GPR50,在小鼠卵母细胞体外成熟进程中的表达及亚细胞定位
王 甜,黄显朋,朱洪阳,吉文汇,2,付 伟,2,殷 实,2,兰道亮,2
(1.西南民族大学畜牧兽医学院,四川 成都 610041;
2.青藏高原动物遗传资源保护与利用教育部重点实验室,四川 成都 610041)
G 蛋白偶联受体(GPCRs),也称为7 次跨越蛋白(7TM),是最丰富的细胞膜受体之一,具有约800 个成员.GPCR 不仅能与同聚体互作,也能与异聚体相互作用[1],介导了机体内80%的跨膜信号转导.迄今为止,大约100 个GPCRs 未鉴定出其内源配体,被称为孤儿GPCR.G 蛋白偶联受体50(GPR50)作为一种孤儿GPCR,被证明与褪黑素(melatonin,MT)受体MT1和MT2具有高度同源性[2],因此也被称为褪黑素相关受体.虽然不与褪黑素结合,但GPR50 可与MT1及MT2形成异二聚体,并通过影响MT1介导的相关信号通路而发挥作用[3].GPR50 受体具有七个疏水段和一个亲水性羧基尾,其显著特征是氨基末端和额外的细胞环中没有N-连接的糖基化共有位点,同时具有一个含有三个多态性位点的C 端长链.GPR50 被证实在小鼠和兔等动物的多个器官和组织中表达,尤其在脑和生殖器官中表达量较高[4].GPR50 参与糖皮质激素受体(GR)信号通路、瘦素(leptin)信号通路、NOGO-A 及RhoA/ROCK 信号通路等多条通路,其生理功能受到广泛关注.据报道,GPR50 与双相情感障碍、脂质代谢、产热、脂肪生成和神经元发育有关[5],也被认为是抑郁症等精神疾病治疗的重要靶点[6].在最新的研究中,Y.Chen[7]等人发现GPR50 具有促进牦牛卵母细胞成熟的潜在作用,但GPR50 是否在哺乳动物卵母细胞成熟发挥作用还有待证明.
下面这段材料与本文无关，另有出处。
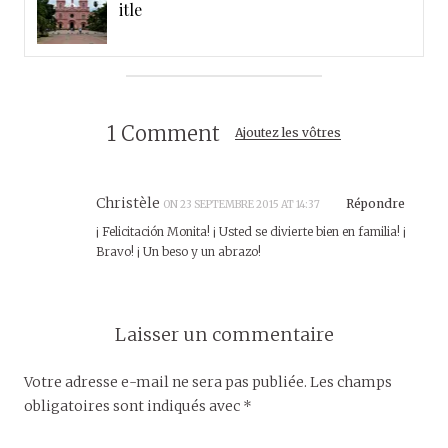
itle
1 Comment
Ajoutez les vôtres
Christèle
Répondre
ON 23 SEPTEMBRE 2015 AT 14:37
¡ Felicitación Monita! ¡ Usted se divierte bien en familia! ¡
Bravo! ¡ Un beso y un abrazo!
Laisser un commentaire
Votre adresse e-mail ne sera pas publiée.
Les champs
obligatoires sont indiqués avec
*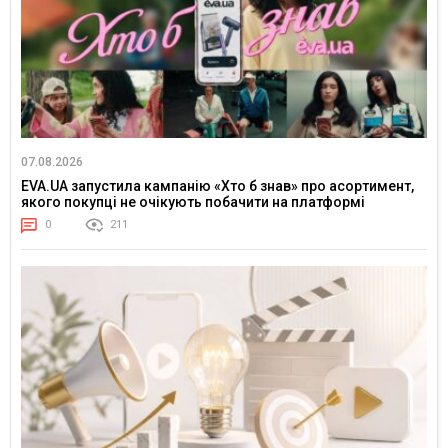
07.08.2026
EVA.UA запустила кампанію «Хто б знав» про асортимент,
якого покупці не очікують побачити на платформі
0
211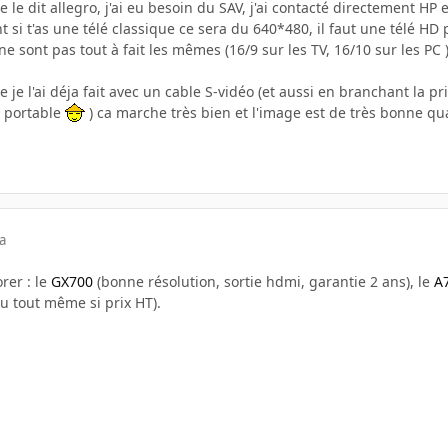
e dit allegro, j'ai eu besoin du SAV, j'ai contacté directement HP e
 si t'as une télé classique ce sera du 640*480, il faut une télé HD
e sont pas tout à fait les mêmes (16/9 sur les TV, 16/10 sur les PC 
re je l'ai déja fait avec un cable S-vidéo (et aussi en branchant la 
u portable
) ca marche très bien et l'image est de très bonne qual
a
rer : le
GX700
(bonne résolution, sortie hdmi, garantie 2 ans), le
A
u tout même si prix HT).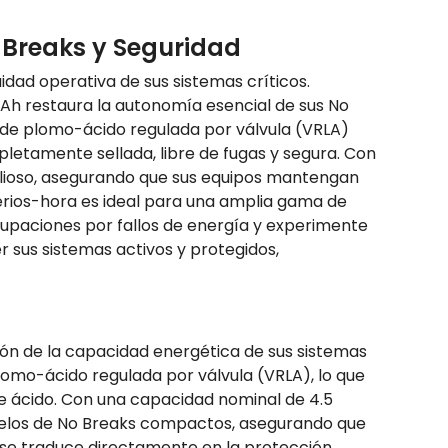
 Breaks y Seguridad
idad operativa de sus sistemas críticos.
5Ah restaura la autonomía esencial de sus No
 de plomo-ácido regulada por válvula (VRLA)
etamente sellada, libre de fugas y segura. Con
valioso, asegurando que sus equipos mantengan
erios-hora es ideal para una amplia gama de
cupaciones por fallos de energía y experimente
 sus sistemas activos y protegidos,
ión de la capacidad energética de sus sistemas
lomo-ácido regulada por válvula (VRLA), lo que
e ácido. Con una capacidad nominal de 4.5
delos de No Breaks compactos, asegurando que
o se traduce directamente en la protección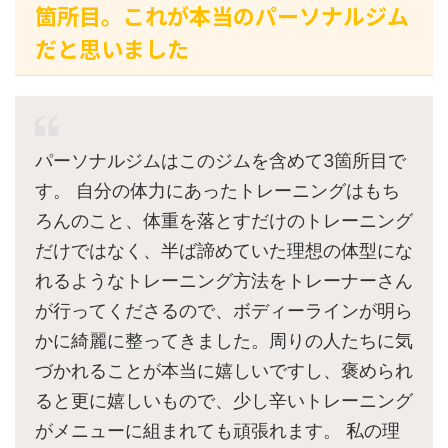
箇所目。これが本当のパーソナルジム
だと思いました
パーソナルジムはこのジムを含めて3箇所目で
す。 自分の体力にあったトレーニングはもち
ろんのこと、体重を落とすだけのトレーニング
だけではなく、半ば諦めていた理想の体型にな
れるようなトレーニング方法をトレーナーさん
が行ってくださるので、ボディーラインが明ら
かに綺麗に整ってきました。周りの人たちに気
づかれることが本当に嬉しいですし、褒められ
ると更に嬉しいもので、少し辛いトレーニング
がメニューに組まれても頑張れます。 私の理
哺乳动物卵母细胞的成熟涉及多个细胞事件,包括生发泡破裂(GVBD)、染色体凝聚、纺锤体的形成和迁移[8].据报道,参与卵母细胞成熟的分子通路主要有Ca2+信号通路[9]、MAPK 信号通路[10]、Sirt1 -Nrf2 -Cyclin B1 信号通路[11]、SUMO 通路[12]等,解析哺乳动物卵母细胞成熟的分子机制成为近年来研究的热点.为研究GPR50 在小鼠卵母细胞体外成熟过程中的分子机制,利用qPCR 及免疫荧光技术研究GPR50 在小鼠卵母细胞发育过程中的动态表达规律及亚细胞定位,为研究GPR50 在小鼠卵母细胞体外成熟中的作用奠定基础,同时也为丰富哺乳动物卵母细胞成熟的分子机制提供依据.
1.1 材料
本试验所用小鼠(Mus musculus)均为6 ~8 周龄无特定病原体(SPF)级别的ICR 小鼠,购自成都达硕实验动物有限公司.所用牦牛卵巢由成都青白江屠宰场提供,兔卵巢和鸡卵巢由西南民族大学畜牧兽医学院兰道亮课题组提供.
1.2 方法
1.2.1 小鼠卵母细胞的收集与培养
经腹腔注射10 IU 孕马血清促性腺激素(PMSG)44 ~48 h 后,用脱臼法处死小鼠并取卵巢置于37 ℃预热的、含1%青链霉素的磷酸盐缓冲液(PBS)中.在体式显微镜下用1 mL 注射器扎破卵泡,使小鼠卵巢内容物流出.收集生发泡(GV)时期卵母细胞,将其置于预热2 h 的成熟培养液中进行培养.成熟培养液用培养用油覆盖,其配方为:M2 培养液、10 IU/mL 促卵泡激 素(FSH)、 10 IU/mL 黄 体 生 成 素(LH)、20 μg/mL雌二醇(E2)、10%胎牛血清(FBS)、1%双抗.分别在培养0、4、8、14 h 收集GV、GVBD、第一次减数分裂(MI)及第二次减数分裂(MII)期卵母细胞.裸卵清洗后直接用于后续实验或保存至-80 ℃,卵丘-卵母细胞复合物置于0.2%的透明质酸酶中于37 ℃消化3 ~5 min,除去颗粒细胞后用于后续实验或保存至-80 ℃.
1.2.2 引物的设计和合成
在GenBank 下载小鼠(Mus musculus)的GPR50(NM_010340.2)、GAPDH(NM_008084.3)基因序列,用Primer Premier 5 设计引物,引物序列如表1 所示.6对引物均由上海生工生物工程有限公司合成.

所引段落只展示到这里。